Un désir, ça n'est pas une demande ; il s'édifie même à l'opposé d'une demande, et il ne se laisse pas satisfaire ou combler par une « offre », fût-elle une « offre pédagogique ». Un désir s'entretient, éventuellement s'interprète : il est la logique des êtres vivants-parlants, il n'y a pas lieu de le convertir en demande, ce qui est la logique des marchands ou l'argument de la canaille (JC Milner, Les noms indistincts).

Laissez-moi vous citer ce que j'écrivais aux trois conseils, le 4 octobre 2010 : « Le département d'Anthropologie a formé depuis 20 ans beaucoup d'étudiants. Certains sont aujourd'hui chercheurs ou en position de l'être. Pour la plupart, quelles que soient leurs occupations actuelles, ces études ont joué un grand rôle dans leur vie intellectuelle et professionnelle. Dans notre Université, il a contribué aussi à la formation d'un grand nombre d'étudiants de diverses disciplines, (géographie, philosophie, sciences politiques, histoire, sociologie, sciences de l'éducation, psychologie, et même informatique et musicologie ou théâtre, etc.) qui y ont trouvé de quoi s'initier et se développer dans une atmosphère que beaucoup leur enviait. Il y a toujours eu un public qui n'a jamais décru, tant il est vrai qu'une jeunesse intellectuelle, qui existe bien plus qu'on ne voudrait ou oserait le penser, entend encore pouvoir concilier son désir d'études et une expérience du monde à l'écart des sentiers battus et des conformismes ; une jeunesse qui n'est pas la cliente passive des savoirs et d'usages sociaux qui passent avec les modes et les instrumentalisations du temps ; une jeunesse qui à sa manière, est elle-même productrice de savoirs, comme cela était reçu, et même pratiqué, à la fondation de notre Université. Voici des raisons que j'ai toujours trouvées premières et principales. Renoncer ne fût-ce qu'à une partie de ce public est, à bien des égards, une grave décision. Elle pèsera évidemment sur les orientations générales de l'Université qu'on se prépare à débattre, et fixera aussi pour d'autres structures menacées la tonalité et la méthode de ce débat. »

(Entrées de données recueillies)
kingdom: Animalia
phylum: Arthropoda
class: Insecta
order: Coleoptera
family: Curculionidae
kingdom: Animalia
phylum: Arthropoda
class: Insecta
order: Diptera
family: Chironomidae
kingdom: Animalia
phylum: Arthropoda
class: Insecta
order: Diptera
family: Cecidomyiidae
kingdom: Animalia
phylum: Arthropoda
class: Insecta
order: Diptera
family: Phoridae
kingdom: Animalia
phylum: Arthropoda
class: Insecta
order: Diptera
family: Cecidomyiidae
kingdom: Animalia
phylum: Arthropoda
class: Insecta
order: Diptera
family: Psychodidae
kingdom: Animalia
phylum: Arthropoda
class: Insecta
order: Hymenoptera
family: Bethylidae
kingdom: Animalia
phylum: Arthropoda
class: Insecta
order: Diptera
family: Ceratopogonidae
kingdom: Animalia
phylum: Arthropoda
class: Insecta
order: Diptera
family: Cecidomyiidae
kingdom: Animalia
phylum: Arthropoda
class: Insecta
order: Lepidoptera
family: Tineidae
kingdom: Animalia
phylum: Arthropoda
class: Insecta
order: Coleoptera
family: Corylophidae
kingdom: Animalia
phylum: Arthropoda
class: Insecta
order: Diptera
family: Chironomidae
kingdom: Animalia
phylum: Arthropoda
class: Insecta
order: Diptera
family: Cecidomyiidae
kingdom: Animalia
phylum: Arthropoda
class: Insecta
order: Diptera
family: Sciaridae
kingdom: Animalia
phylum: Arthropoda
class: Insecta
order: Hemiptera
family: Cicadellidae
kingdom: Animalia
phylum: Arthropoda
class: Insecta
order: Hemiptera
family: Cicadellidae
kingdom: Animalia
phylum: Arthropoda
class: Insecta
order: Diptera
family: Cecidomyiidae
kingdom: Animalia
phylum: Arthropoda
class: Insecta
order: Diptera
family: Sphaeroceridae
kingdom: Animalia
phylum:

== CONSIGNE ÉCRITE ==
Prolongez l'extrait sur le département d'Anthropologie et son public étudiant, en reprenant juste après sa dernière phrase.

== RÉSULTAT DE L'EXERCICE ==
Certains collègues semblent s'étonner de ce qui se passe aujourd'hui : je trouve que ça n'est pas faute d'avoir été prévenus.

*

A la conjonction de ces deux principes, nous avons donc formé une jeunesse de toutes les parties du monde. Nous avons traité sur le même plan du désir l'étudiant venu des banlieues (supposé inculte) comme celui venant de sa « prépa » et des beaux quartiers (supposé cultivé). Nous n'avons pas fait une université de petits-blancs, ayants-droit de la mondialisation et de l'Europe. Nous avons même tout mélangé, les références, les gens, les âges, les expériences. Nous avons parlé d'un ton égal aux chômeurs, aux sans-papiers, aux gueux et même aux petits bandits. Eux brûlaient leurs meubles pour étudier.

En aucun cas, en aucune manière, nous n'avons préjugé du public, ce qui est la pire insulte qu'on puisse lui faire. Ceux qui maudissent leur public ou ont peur de lui, ceux qui ne veulent ni ne peuvent lire Mme de La Fayette avec les gueux n'ont pas d'enseignement mais juste une carrière. Élitaire pour tous, voilà la maxime de Schiller et de Vilar.

J'ajouterais que nous avons un motif d'orgueil : c'est d'avoir réussi à transformer certains objets d'étude en sujets d'études, c'est-à-dire d'avoir fait en sorte que des anthropologues naissent parmi les « sauvages ». Vous me direz qu'il y a là une équivoque, que cela ressemblerait, en plus moderne, à une conversion chrétienne missionnaire. Soit ! Mais nous ne pouvions pas aller plus loin que notre époque, et tout le monde ne peut pas se flatter d'aller au bout des possibilités que lui offre son temps. Que le sauvage lui-même fasse ses recherches, que celles-ci ne passent pas inaperçues, qu'il y trouve sinon son salut, du moins ses lignes actuelles de fuite, et qu'il puisse, enfin, devenir « l'intellectuel organique » de son propre temps-espace, voilà un résultat qu'aucun mépris ne pourra nous enlever.

*

Tout cela se termine maintenant, et il y a lieu de se demander pourquoi et comment, de faire la critique et l'auto-critique des opérations, afin que d'autres que nous puissent en retenir de quoi envisager leur propre suite.

Deux ordres de raisons, externes et internes, qu'il faut mentionner :

Le premier ordre de raisons est à situer dans le retour au naturel de l'université française. On sait depuis Richelieu et l'exclusion des jansénistes de la Sorbonne, que la passion principale de l'universitaire français est d'obéir au Ministère avant que celui-ci ne fronce les sourcils. Un bon moyen est de comparer les traditions philosophiques classiques. Descartes, Pascal, Diderot, Rousseau, Comte, Bergson, Sartre : aucun philosophe de langue française qui se soit trouvé bien à l'université, ou que l'université ait bien traité. Voyez les allemands : ils sont en majorité des universitaires.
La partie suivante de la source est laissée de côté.